Research Paper Volume 11, Issue 19 pp 8139—8155

Hypermethylated long noncoding RNA MEG3 promotes the progression of gastric cancer

Lei Ding1, , Yuan Tian2, , Ling Wang3, , Miaomiao Bi4, , Dengke Teng5, , Sen Hong6, ,

  • 1 Department of Radiology, China-Japan Union Hospital of Jilin University, Changchun 130022, Jilin, China
  • 2 Department of Medical Examination, China-Japan Union Hospital of Jilin University, Changchun 130022, Jilin,China
  • 3 Department of Gynecology and Obstetrics, The Second Hospital of Jilin University, Changchun 130041, Jilin, China
  • 4 Department of Ophthalmology, China-Japan Union Hospital of Jilin University, Changchun 130022, Jilin, China
  • 5 Department of Ultrasonography, China-Japan Union Hospital of Jilin University, Changchun 130022, Jilin, China
  • 6 Department of Colorectal and Anal Surgery, The First Hospital of Jilin University, Changchun 130000, Jilin, China

Received: January 22, 2019       Accepted: September 21, 2019       Published: October 4, 2019
How to Cite

Copyright © 2019 Ding et al. This is an open-access article distributed under the terms of the Creative Commons Attribution License (CC BY 3.0), which permits unrestricted use, distribution, and reproduction in any medium, provided the original author and source are credited.

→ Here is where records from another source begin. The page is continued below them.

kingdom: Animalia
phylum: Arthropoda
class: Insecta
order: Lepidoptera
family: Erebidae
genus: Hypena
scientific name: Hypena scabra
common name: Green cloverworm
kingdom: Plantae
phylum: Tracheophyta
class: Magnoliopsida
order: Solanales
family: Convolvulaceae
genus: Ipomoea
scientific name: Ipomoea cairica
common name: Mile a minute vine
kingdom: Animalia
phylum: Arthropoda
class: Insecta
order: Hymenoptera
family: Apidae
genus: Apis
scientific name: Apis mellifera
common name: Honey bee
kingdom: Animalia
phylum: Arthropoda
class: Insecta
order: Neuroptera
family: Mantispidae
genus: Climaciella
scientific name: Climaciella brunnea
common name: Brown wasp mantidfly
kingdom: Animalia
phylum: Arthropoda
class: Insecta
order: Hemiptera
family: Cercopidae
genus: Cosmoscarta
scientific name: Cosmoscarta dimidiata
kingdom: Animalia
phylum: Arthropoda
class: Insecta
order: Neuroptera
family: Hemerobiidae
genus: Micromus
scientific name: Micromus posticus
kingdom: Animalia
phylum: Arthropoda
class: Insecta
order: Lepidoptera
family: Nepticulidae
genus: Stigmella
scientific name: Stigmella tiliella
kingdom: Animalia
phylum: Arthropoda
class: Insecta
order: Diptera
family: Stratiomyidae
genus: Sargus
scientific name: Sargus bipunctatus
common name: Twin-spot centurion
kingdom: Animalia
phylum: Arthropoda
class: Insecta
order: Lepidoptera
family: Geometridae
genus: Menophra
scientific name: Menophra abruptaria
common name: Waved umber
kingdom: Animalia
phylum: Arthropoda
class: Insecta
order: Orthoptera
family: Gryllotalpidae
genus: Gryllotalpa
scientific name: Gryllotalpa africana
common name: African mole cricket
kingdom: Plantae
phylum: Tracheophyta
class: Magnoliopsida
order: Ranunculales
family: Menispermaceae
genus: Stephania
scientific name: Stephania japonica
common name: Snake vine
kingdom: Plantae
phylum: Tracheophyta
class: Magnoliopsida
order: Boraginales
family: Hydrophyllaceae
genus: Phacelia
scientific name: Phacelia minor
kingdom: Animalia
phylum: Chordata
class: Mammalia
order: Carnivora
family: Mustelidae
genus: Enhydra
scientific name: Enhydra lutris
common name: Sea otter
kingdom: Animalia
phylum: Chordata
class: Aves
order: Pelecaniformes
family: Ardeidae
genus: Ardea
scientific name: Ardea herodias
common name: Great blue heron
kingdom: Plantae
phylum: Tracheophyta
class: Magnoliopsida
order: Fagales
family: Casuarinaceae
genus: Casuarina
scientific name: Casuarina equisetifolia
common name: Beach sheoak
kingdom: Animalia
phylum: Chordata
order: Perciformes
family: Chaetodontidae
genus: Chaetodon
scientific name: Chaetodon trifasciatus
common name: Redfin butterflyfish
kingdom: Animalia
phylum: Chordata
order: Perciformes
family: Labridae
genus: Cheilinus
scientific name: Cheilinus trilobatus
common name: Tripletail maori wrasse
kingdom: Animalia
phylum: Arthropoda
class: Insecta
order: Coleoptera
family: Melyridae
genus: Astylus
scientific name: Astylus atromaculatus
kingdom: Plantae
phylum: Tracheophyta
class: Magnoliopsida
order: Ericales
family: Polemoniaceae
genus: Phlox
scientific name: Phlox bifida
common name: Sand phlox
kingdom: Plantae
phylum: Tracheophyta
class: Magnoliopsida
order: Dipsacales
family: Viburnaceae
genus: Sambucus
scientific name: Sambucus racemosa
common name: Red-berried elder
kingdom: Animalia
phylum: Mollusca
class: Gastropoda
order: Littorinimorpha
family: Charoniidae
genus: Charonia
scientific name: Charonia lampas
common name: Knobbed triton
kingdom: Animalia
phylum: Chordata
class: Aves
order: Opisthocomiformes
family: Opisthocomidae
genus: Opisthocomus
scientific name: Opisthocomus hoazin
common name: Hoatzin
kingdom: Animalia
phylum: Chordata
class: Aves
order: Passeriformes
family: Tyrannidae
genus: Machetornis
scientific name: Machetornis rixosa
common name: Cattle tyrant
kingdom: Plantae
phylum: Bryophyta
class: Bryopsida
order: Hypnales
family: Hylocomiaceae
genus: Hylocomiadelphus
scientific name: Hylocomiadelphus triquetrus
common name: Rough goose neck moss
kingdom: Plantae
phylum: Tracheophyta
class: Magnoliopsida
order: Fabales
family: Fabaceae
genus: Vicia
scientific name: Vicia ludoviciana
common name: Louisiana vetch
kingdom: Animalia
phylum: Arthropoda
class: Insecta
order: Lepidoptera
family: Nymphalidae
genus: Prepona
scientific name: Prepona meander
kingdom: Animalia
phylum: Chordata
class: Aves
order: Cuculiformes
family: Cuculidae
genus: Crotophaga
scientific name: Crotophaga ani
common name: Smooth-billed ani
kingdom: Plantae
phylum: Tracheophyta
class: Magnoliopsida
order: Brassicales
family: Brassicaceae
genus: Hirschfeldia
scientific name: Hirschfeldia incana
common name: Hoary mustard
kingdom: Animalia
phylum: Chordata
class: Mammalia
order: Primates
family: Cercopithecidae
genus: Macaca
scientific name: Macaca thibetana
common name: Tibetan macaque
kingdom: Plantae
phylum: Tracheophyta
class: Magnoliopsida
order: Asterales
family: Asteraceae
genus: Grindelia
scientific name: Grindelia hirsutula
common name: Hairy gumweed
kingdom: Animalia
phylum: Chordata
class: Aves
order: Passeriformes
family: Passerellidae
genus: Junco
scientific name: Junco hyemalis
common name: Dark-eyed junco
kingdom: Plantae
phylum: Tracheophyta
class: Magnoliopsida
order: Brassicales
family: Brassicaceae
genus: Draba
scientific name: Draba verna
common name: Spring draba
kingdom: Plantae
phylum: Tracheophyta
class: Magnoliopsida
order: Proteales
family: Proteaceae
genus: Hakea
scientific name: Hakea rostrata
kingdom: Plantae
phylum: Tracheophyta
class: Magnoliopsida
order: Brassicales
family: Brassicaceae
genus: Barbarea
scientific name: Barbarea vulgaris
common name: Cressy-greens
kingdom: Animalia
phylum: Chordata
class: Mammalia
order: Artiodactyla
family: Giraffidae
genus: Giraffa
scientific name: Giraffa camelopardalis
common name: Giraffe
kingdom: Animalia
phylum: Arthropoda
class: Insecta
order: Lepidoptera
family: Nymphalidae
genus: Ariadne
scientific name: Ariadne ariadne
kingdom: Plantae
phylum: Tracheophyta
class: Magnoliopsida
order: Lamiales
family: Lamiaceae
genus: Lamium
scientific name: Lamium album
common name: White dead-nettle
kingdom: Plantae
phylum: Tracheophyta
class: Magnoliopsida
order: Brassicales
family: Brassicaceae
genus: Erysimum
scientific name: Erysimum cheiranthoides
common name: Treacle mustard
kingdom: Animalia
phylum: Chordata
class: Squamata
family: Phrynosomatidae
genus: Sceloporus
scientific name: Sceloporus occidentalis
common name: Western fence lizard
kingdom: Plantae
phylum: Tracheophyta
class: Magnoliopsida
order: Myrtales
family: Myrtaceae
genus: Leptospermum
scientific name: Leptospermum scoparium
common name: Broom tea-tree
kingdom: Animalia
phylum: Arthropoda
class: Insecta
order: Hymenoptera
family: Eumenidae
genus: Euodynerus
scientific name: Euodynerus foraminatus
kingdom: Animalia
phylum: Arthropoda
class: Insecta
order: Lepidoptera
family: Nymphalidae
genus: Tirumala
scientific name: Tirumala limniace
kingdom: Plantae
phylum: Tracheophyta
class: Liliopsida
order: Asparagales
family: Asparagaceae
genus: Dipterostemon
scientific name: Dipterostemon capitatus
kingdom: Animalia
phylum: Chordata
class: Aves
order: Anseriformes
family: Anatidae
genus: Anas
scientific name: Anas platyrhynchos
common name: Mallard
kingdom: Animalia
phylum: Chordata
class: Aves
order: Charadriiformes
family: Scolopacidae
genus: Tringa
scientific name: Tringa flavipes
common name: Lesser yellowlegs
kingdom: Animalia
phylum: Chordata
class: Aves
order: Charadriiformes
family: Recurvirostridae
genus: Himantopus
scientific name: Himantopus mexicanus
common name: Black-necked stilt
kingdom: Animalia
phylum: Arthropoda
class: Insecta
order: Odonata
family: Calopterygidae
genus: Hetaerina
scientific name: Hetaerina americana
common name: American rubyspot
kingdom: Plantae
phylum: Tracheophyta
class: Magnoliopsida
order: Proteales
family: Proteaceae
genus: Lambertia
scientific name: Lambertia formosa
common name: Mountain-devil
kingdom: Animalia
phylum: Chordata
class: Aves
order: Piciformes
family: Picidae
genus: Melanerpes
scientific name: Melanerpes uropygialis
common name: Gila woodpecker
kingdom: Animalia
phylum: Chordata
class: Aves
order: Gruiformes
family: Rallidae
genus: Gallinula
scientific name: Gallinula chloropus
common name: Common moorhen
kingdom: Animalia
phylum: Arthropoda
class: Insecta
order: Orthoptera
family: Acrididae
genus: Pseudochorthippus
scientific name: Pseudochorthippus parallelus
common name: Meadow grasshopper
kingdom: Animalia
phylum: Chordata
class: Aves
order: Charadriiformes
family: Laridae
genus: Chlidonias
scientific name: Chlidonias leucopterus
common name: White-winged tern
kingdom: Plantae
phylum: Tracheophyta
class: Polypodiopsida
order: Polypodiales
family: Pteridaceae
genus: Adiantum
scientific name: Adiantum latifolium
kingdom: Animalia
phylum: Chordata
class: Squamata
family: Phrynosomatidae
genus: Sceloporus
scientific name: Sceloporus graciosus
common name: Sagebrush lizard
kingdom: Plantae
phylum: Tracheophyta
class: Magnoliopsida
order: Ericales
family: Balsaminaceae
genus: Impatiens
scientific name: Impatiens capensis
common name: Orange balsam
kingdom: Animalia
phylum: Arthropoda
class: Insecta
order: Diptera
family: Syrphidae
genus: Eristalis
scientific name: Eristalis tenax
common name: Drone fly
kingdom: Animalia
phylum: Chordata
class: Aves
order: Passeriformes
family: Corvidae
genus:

This study aims to explore the expression and degree of methylation of lncRNA MEG3 in gastric cancer tissues and to analyze its effect on the migration and proliferation of gastric cancer patients and the mechanism by which this occurs. The targeting relationship between MEG3, miR-181a-5p and ATP4B was detected through molecular biology experiments. Wound healing, transwell, colony formation and flow cytometry assays were used to analyze the effects of lncRNA MEG3 and methylation on tumor cell migration, invasion, proliferation and apoptosis. In addition, a tumor xenotransplantation model was established to study the influence of MEG3 on tumor growth in vivo. Bioinformatics analysis showed that lncRNA MEG3 and ATP4B were downregulated in gastric cancer tissues compared with normal tissues. Bioinformatics predicted that ATP4B might be regulated by targeting miR-181a-5p. The overexpression of MEG3 and the application of 5-Aza treatment inhibited the migration, invasion and proliferation of MGC-803 cells and promoted apoptosis. In gastric cancer tissues, MEG3 is hypermethylated to decrease expression. Once the expression of MEG3 is restored or methylation is inhibited, tumor growth can be inhibited both in vivo and in vitro. This finding could be utilized as a clinical reference for gastric cancer treatment in the future.


AML: acute myeloid leukemia; ANOVA: analysis of variance; CFR: clone formation rate; GC: gastric cancer; MEG3: maternally expressed gene 3; miR-181a-5p: MicroRNA-181a-5p; RPMI: Roswell Park Memorial Institute; RPMI1640: Roswell Park Memorial Institute1640.